Stored records

■ ■ ■

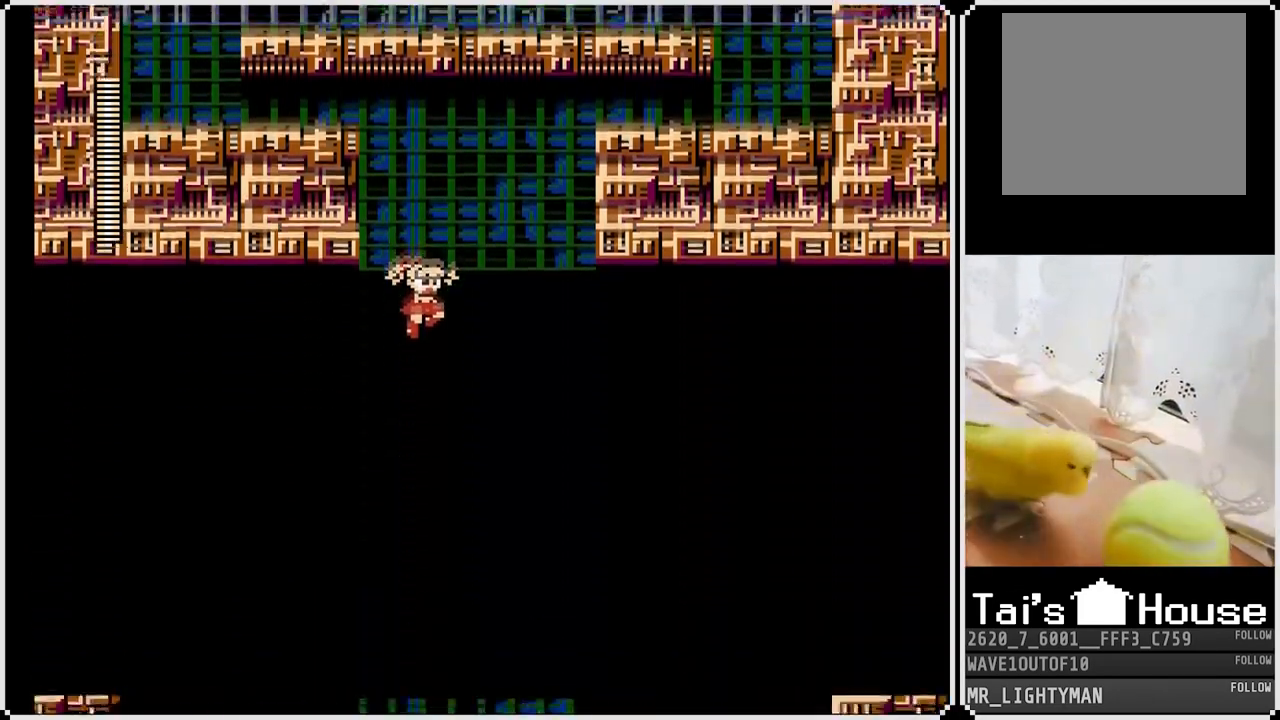
{"buttons": [], "left_stick": "center", "right_stick": "center", "events": []}
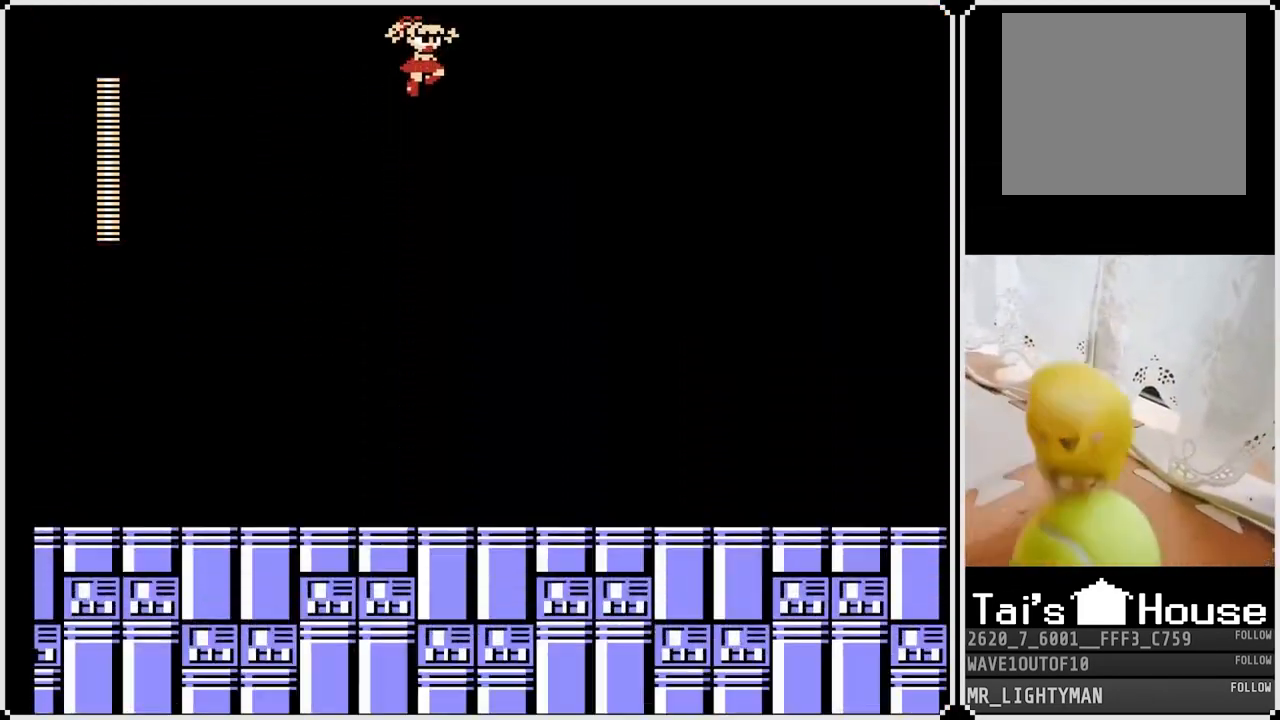
{"buttons": [], "left_stick": "center", "right_stick": "center", "events": []}
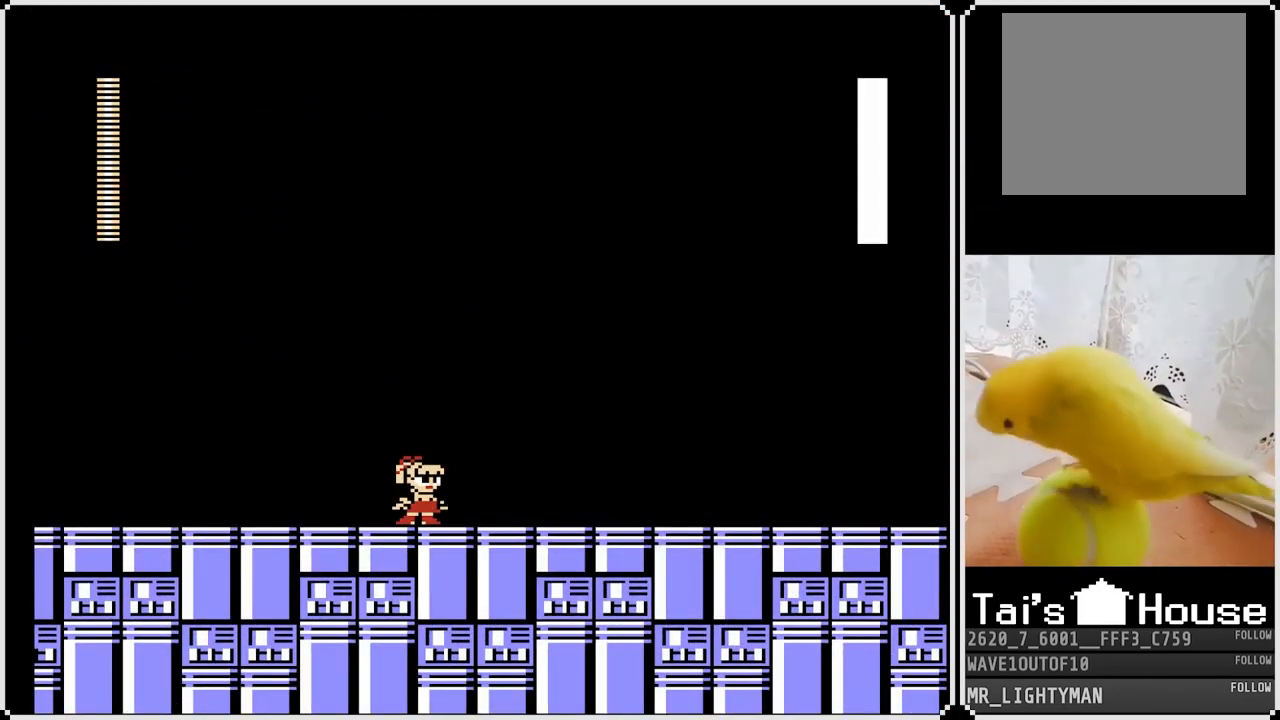
{"buttons": [], "left_stick": "center", "right_stick": "center", "events": []}
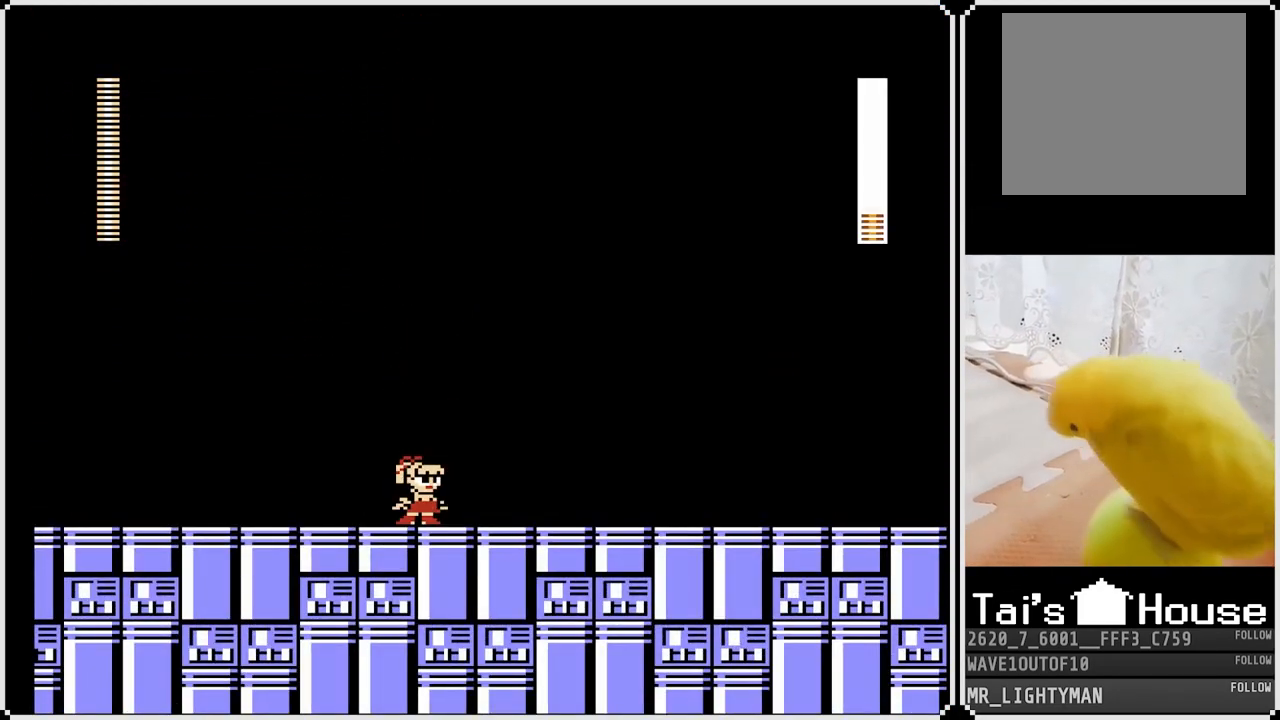
{"buttons": [], "left_stick": "center", "right_stick": "center", "events": []}
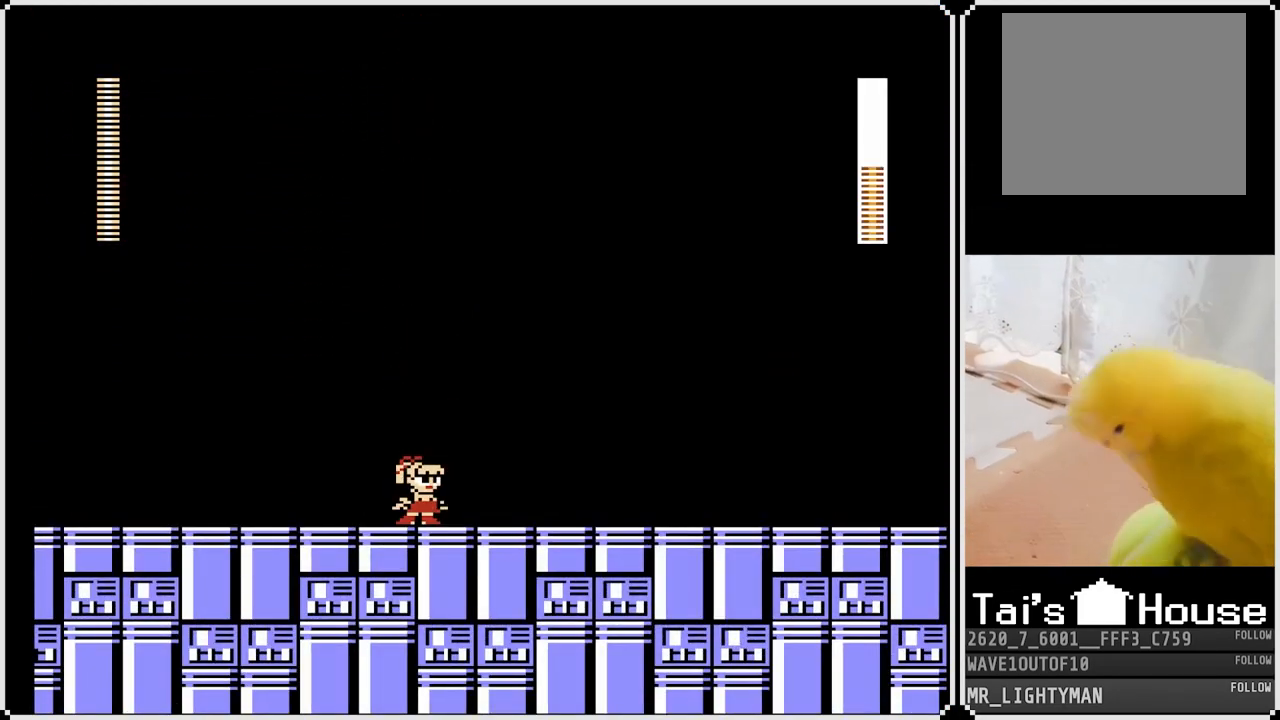
{"buttons": [], "left_stick": "center", "right_stick": "center", "events": []}
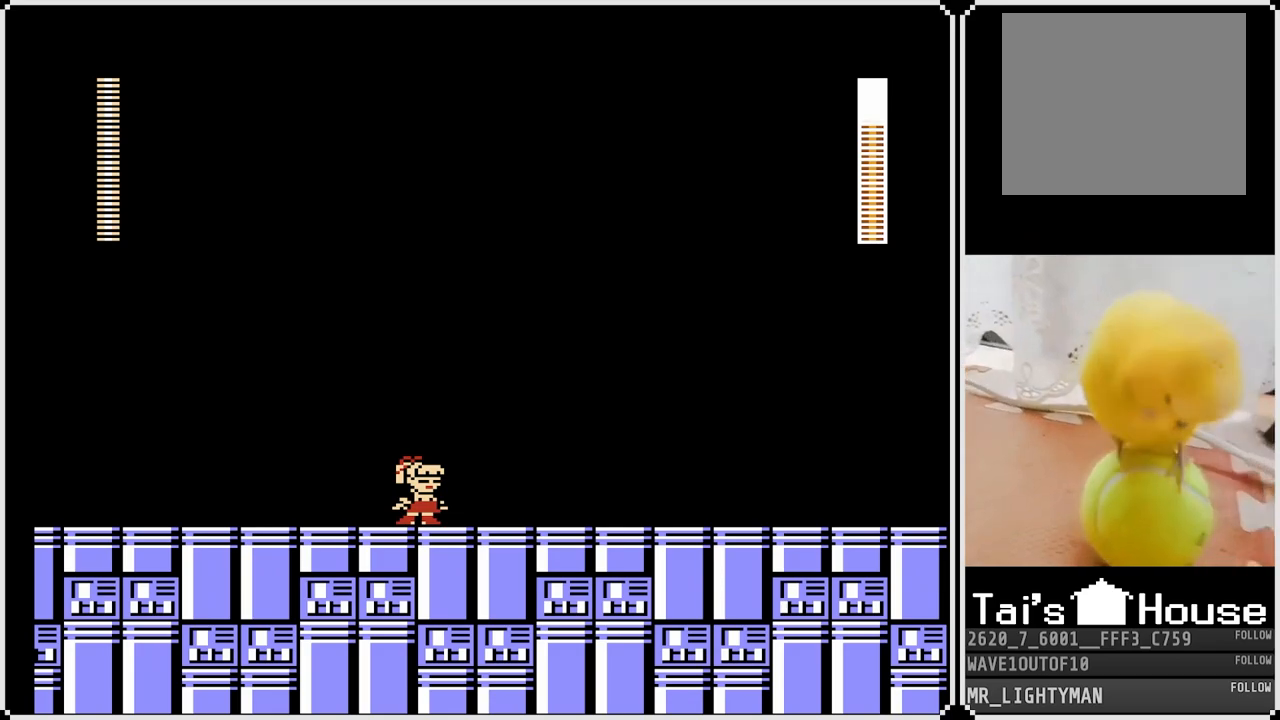
{"buttons": [], "left_stick": "center", "right_stick": "center", "events": []}
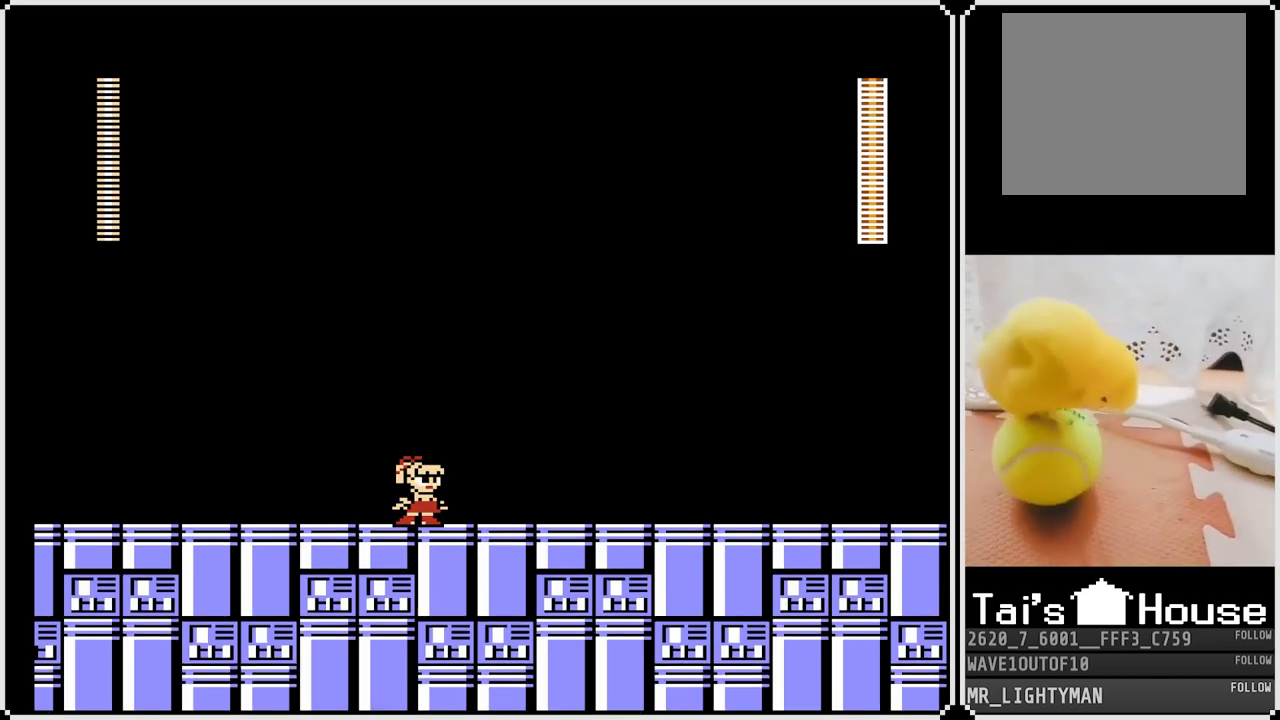
{"buttons": ["DPAD_LEFT"], "left_stick": "center", "right_stick": "center", "events": [[483, "DPAD_LEFT", "down"]]}
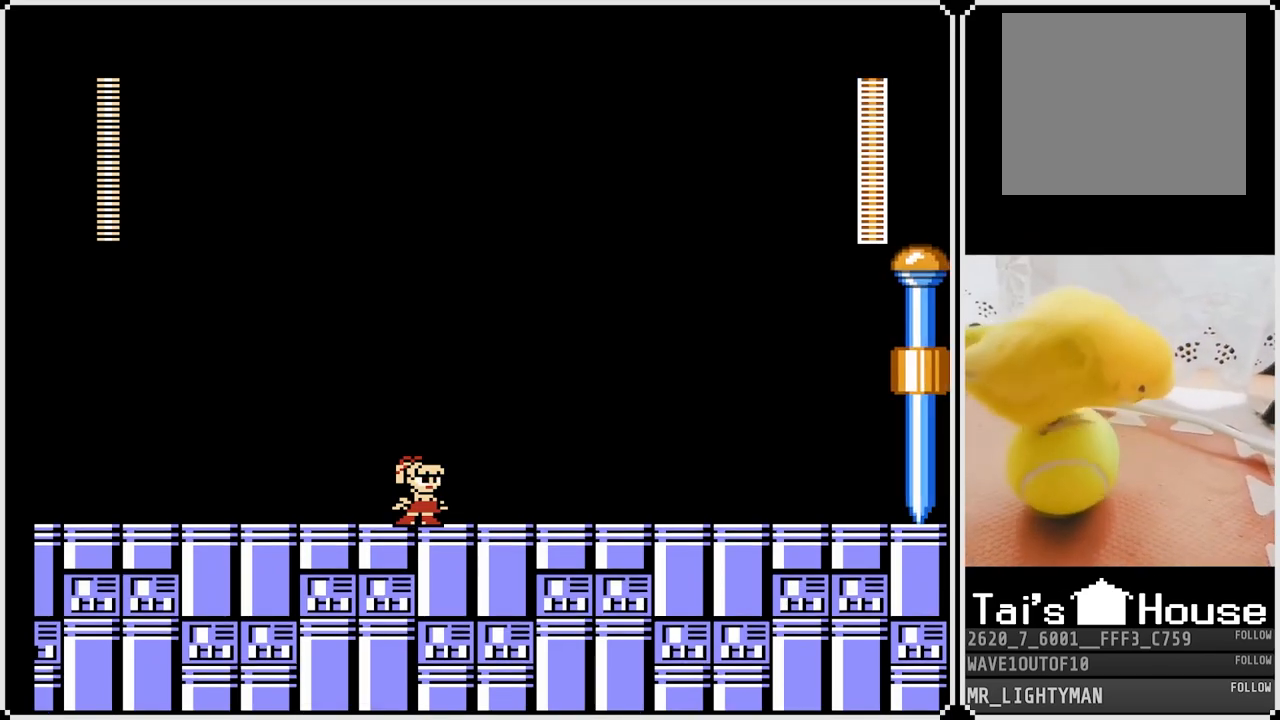
{"buttons": ["DPAD_LEFT"], "left_stick": "center", "right_stick": "center", "events": [[150, "CROSS", "down"], [300, "CROSS", "up"]]}
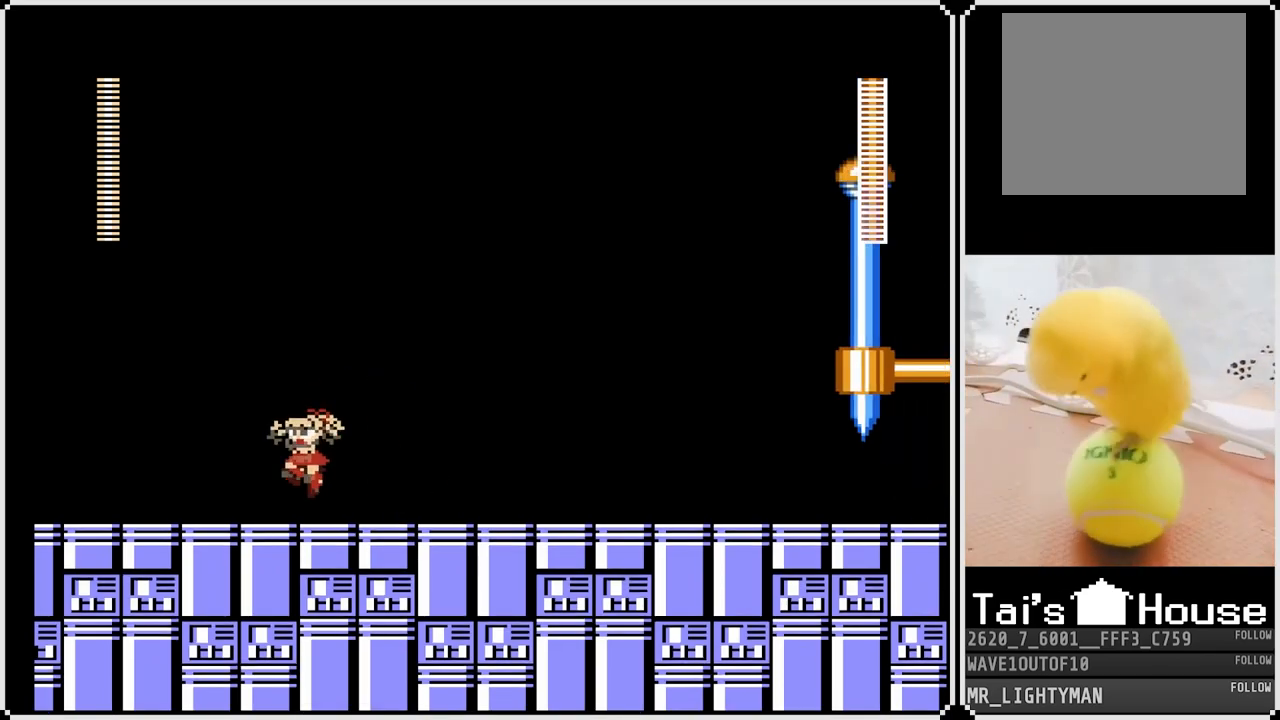
{"buttons": ["CROSS", "DPAD_LEFT"], "left_stick": "center", "right_stick": "center", "events": [[150, "CROSS", "down"], [217, "CROSS", "up"], [283, "DPAD_LEFT", "up"], [283, "DPAD_RIGHT", "down"], [467, "DPAD_RIGHT", "up"], [483, "DPAD_LEFT", "down"], [500, "CROSS", "down"]]}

■ ■ ■

**PROBLEM TO SOLVE:**
Exactly as written, return each line above and leave the pictures behind.

**ANSWER:**
{"buttons": [], "left_stick": "center", "right_stick": "center", "events": []}
{"buttons": [], "left_stick": "center", "right_stick": "center", "events": []}
{"buttons": [], "left_stick": "center", "right_stick": "center", "events": []}
{"buttons": [], "left_stick": "center", "right_stick": "center", "events": []}
{"buttons": [], "left_stick": "center", "right_stick": "center", "events": []}
{"buttons": [], "left_stick": "center", "right_stick": "center", "events": []}
{"buttons": ["DPAD_LEFT"], "left_stick": "center", "right_stick": "center", "events": [[483, "DPAD_LEFT", "down"]]}
{"buttons": ["DPAD_LEFT"], "left_stick": "center", "right_stick": "center", "events": [[150, "CROSS", "down"], [300, "CROSS", "up"]]}
{"buttons": ["CROSS", "DPAD_LEFT"], "left_stick": "center", "right_stick": "center", "events": [[150, "CROSS", "down"], [217, "CROSS", "up"], [283, "DPAD_LEFT", "up"], [283, "DPAD_RIGHT", "down"], [467, "DPAD_RIGHT", "up"], [483, "DPAD_LEFT", "down"], [500, "CROSS", "down"]]}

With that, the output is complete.